Das Schlimmste, was mir ein Mitchrist gesagt hat, war „Du darfst nicht daran denken, dass dein Krebs nicht heilbar ist. Gott kann alles heilen und du errichtest eine Gedankenfestung.“ Das ist erstens herzlos, zweitens unsensibel, drittens manipulativ und viertens fragwürdig. „Du darfst nicht…“ – Was ich darf und was ich nicht darf ist in Bezug auf meine Krankheit meine Sache, die ich gegebenenfalls mit meiner Frau und mit den Ärzten bespreche. Und noch heute beiße ich mir in den Allerwertesten, dass ich der Person damals das nicht geradewegs ins Gesicht gesagt habe: „Halt Dich mit solchem Gedankenmüll in meiner Gegenwart zurück.“


Geistliche Wanderschaft

Ich glaube, dass ich als Christ auf der Wanderschaft bin. Generell kann man christliches Leben mit einer Wanderschaft vergleichen: Abraham wandert aus Haran ins verheißene Land. Das Volk Israel wandert durch die Wüste ins gelobte Land. Jesus ist mit seinen Jüngern kreuz und quer unterwegs durch Israel. Die Kirche kennt die Pilgerschaft zu Wallfahrtsorten. Sogar eines der einflussreichsten Büchern puritanischer Frömmigkeit beschreibt eine Reise („Die Pilgerreise“ von Thomas Bunyan).

So mag es nun an der Zeit sein, als Christ auf Wanderschaft zu gehen. Das ist nicht unbedingt lokal zu verstehen, sondern viel mehr geistlich: Welche neuen Wege plant Gott für mich? Das wird spannend.

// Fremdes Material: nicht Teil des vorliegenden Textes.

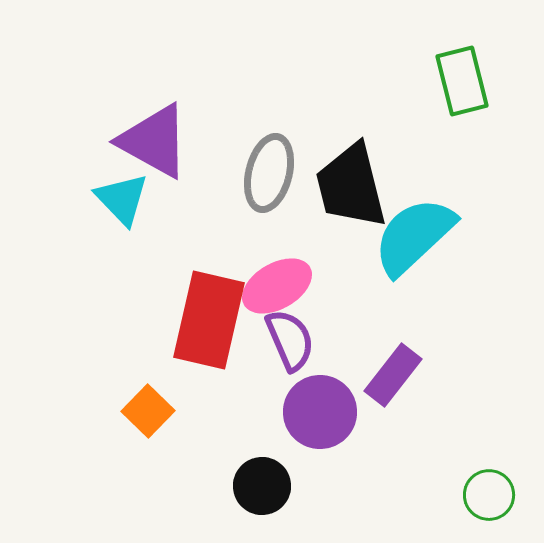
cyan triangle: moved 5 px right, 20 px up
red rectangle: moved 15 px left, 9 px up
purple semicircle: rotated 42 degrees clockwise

Liebe Grüße, Alsterststewart

1 Kommentar:

  1. Oh Stefan, du schreibst mir aus der Seele - die Sprüche von sog. Geschwistern sind schlimmer als alles dumme Gerede von wohlmeinenden Freunden. Mir hat eine bei uns sehr bekannte Person (weibl)aus der Gemeinde gesagt, bei MEINER Einstellung könne ich ja nicht geheilt werden. Ich war gerade auf dem Weg durch den Gemeinderaum zu dem Heilungsgebet.Sie wollte noch einige Sprüche von Colin Urquardt loswerden, konnte aber ihre Weisheiten bei mir nicht ablegen, da hat sie dann beschlossen, daß Gott so einen Menschen wie mich dann ja auch nicht heilen kann.